I will not end this without sharing some of the work we have started to do since I became the Oniru of Iru kingdom. We have developed what we call the #LeGIT vision which literally means ‘Let’s Grow Iru Together’. This is a vision that seeks to evolve Iru into a sustainable city, with a truly resilient people and to achieve this, I have spent the past year engaging with groups of stakeholders within and outside our community in order to ensure that we focus on sustaining the relationships that make cities viable, and that we spend the next couple of decades implementing projects that demonstrate how some of the principles I have espoused here work, In order to create livable communities that produce better outcomes for all. We have answers to the question “what does Iru Kingdom want to be known for/as?”
It started with several months of data gathering. We have information about almost every relevant planning indices and metrics across the kingdom.
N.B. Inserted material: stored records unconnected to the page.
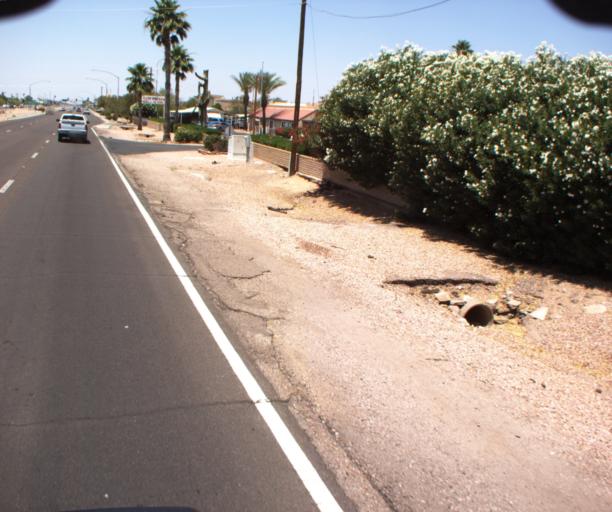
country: US
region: Arizona
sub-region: Pinal County
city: Apache Junction
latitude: 33.4154
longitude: -111.6291
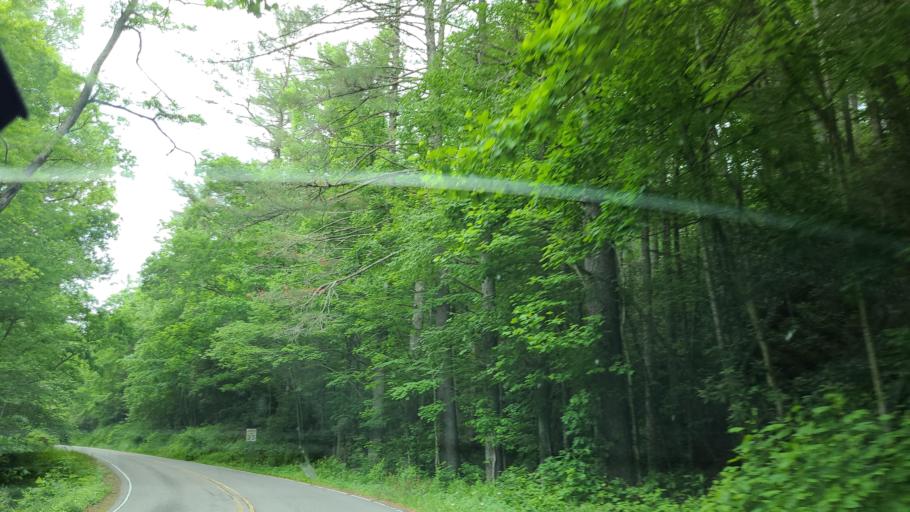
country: US
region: North Carolina
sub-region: Macon County
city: Franklin
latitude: 35.0798
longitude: -83.2578
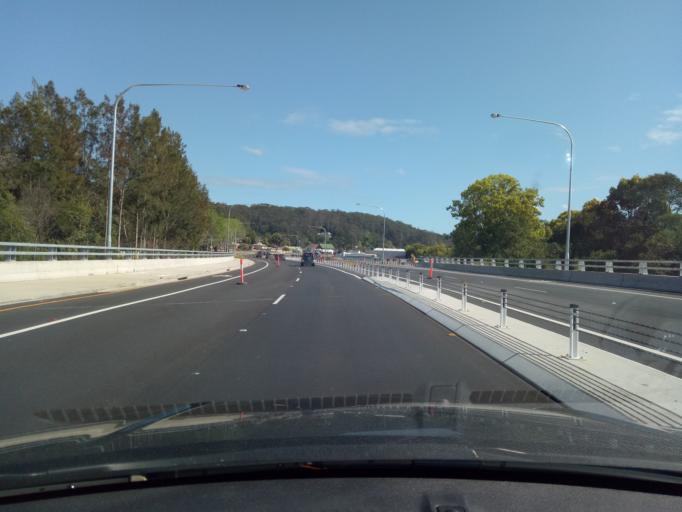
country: AU
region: New South Wales
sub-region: Gosford Shire
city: Lisarow
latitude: -33.3669
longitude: 151.3745
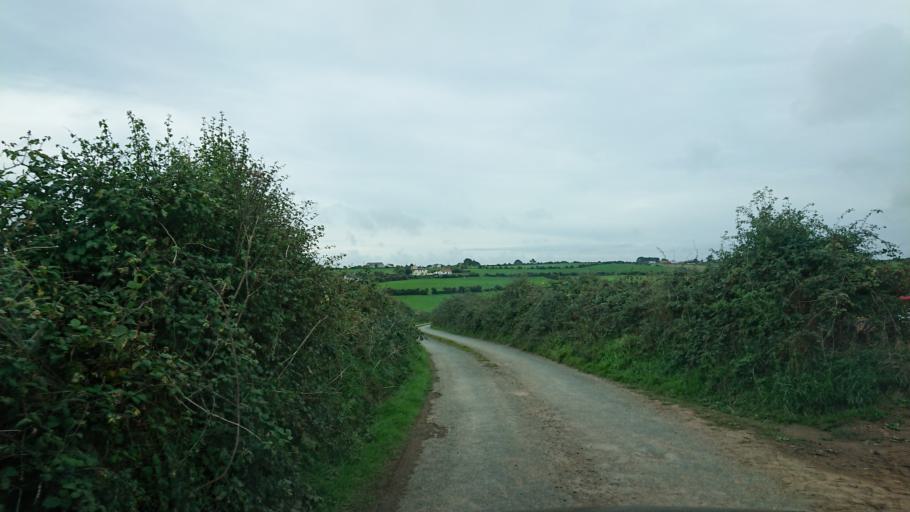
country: IE
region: Munster
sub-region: Waterford
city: Dunmore East
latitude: 52.1745
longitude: -6.9948
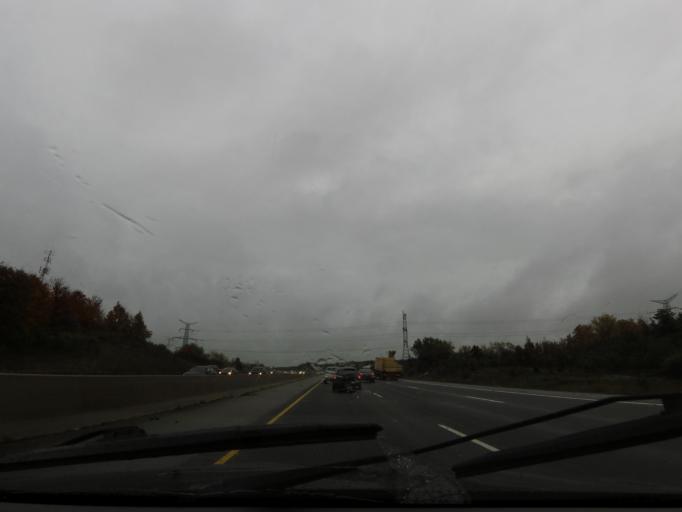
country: CA
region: Ontario
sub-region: Wellington County
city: Guelph
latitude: 43.4495
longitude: -80.1413
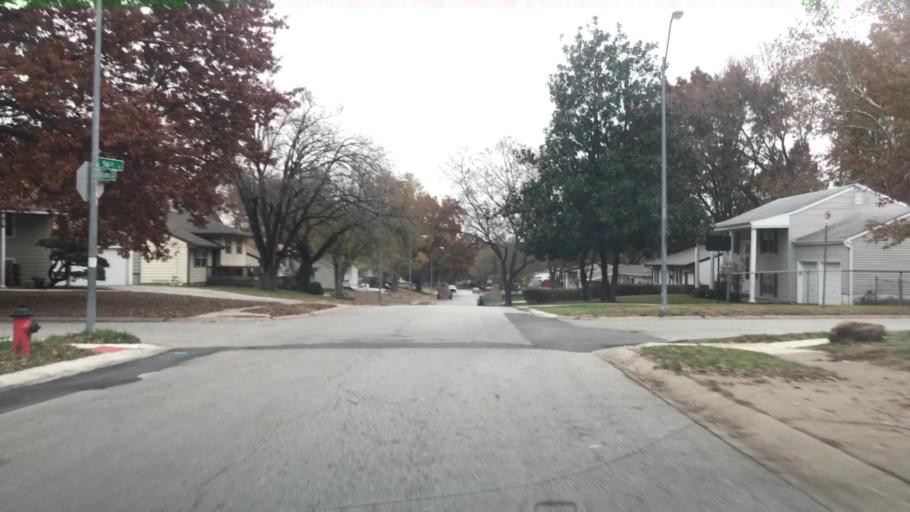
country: US
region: Missouri
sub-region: Clay County
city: Claycomo
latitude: 39.1946
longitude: -94.4865
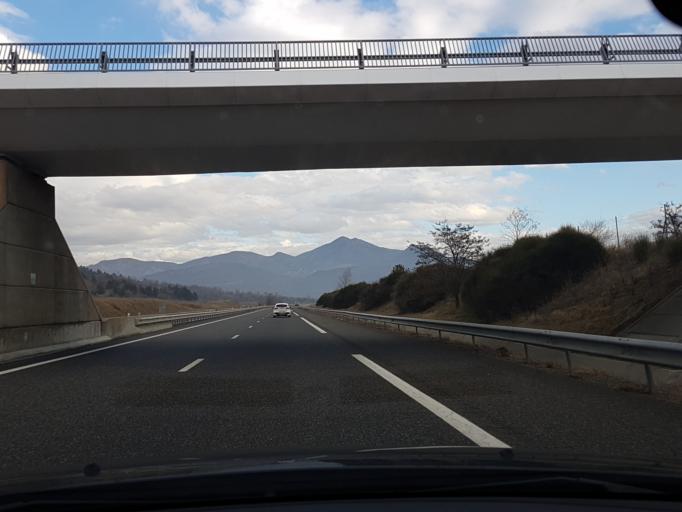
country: FR
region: Provence-Alpes-Cote d'Azur
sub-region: Departement des Hautes-Alpes
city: Tallard
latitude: 44.3931
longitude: 5.9426
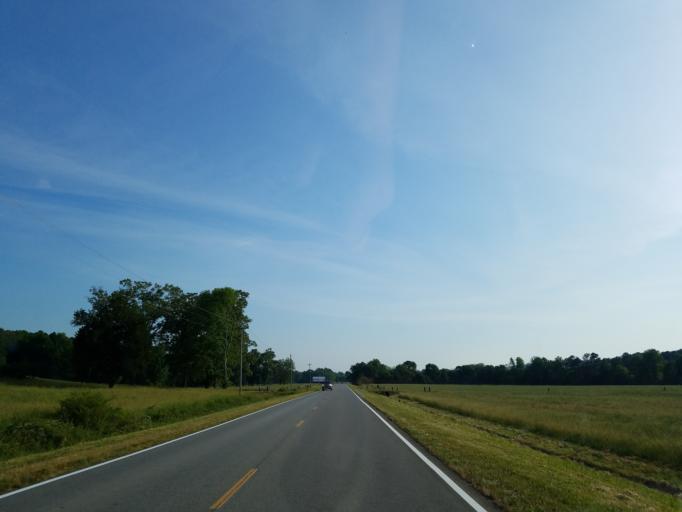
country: US
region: Georgia
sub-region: Chattooga County
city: Trion
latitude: 34.5054
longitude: -85.2411
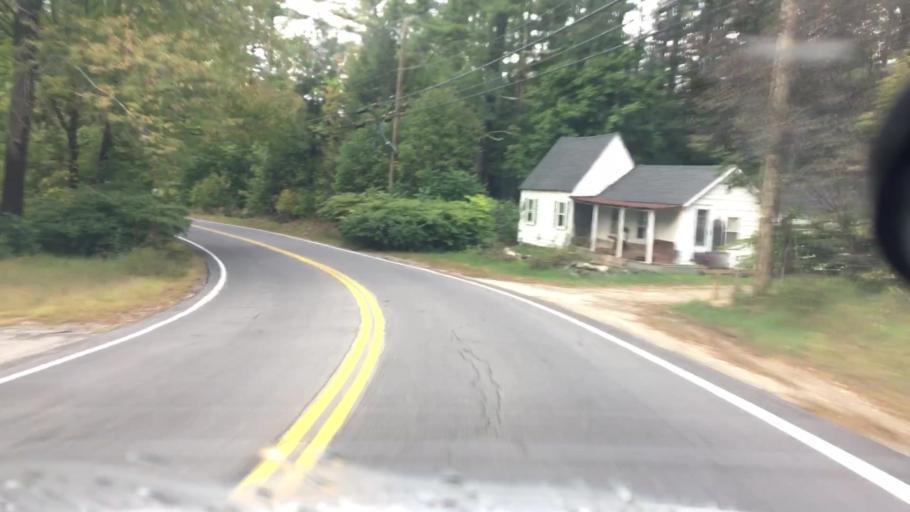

While putting together our Kingdom Vision Document – “The Building of a Compact, Complete Community”, we have commenced pilot projects around greening our environment through a tree planting campaign I initiated in February. So far almost 1000 trees have been planted. The next phase will involve the engagement of community groups in the tree planting drive and the planting of an additional 1000 trees. We have identified locations for several pocket parks and a large community park and have received proposals for the development of these. We have also started to install solar street lights in our communities. We have brought together a group of youths whom we refer to as environmental champions, in partnership with the Lagos Waste Management Authority (LAWMA) to periodically conduct environmental sanitation and ensure that sanitary practices are upheld in Iru. Through this initiative, we have recovered and recycled over 1000 used Tyres amongst other items. We have also conducted beach cleanup exercises to uphold this and preserve life under water in alignment with ‘SDG 14’. We are in discussions regarding the review of vehicular movement within our communities and will develop solutions that give back some of our streets to humans in a carefully curated plan of creating a network of pedestrian and bicycle routes. We have initiated discussions with providers of neighborhood transportation and are keen to implement a carbon friendly solution.
More importantly, we have made the decision that the journey of deploying best-practice principles in city development will be put in the hands of the experts. The development of a holistic master plan is therefore our next critical milestone.
Finally, ladies and gentlemen, I believe strongly that it is possible to create a better world through the power of design. It starts with a focus on people and the places and spaces they occupy every day, human-centric design — design solutions that prioritize human experience. Through this lens, we can reimagine the future of our cities. We can shape the environment, but, the environment in turn, then shapes us, so perhaps my question should not be “what kind of city should we be making?” but “what kind of people do we want to be”.
I thank you all for your attention.
HRM Oba Abdulwasiu Omogbolahan Lawal (Abisogun II) The Oniru of Iru Land.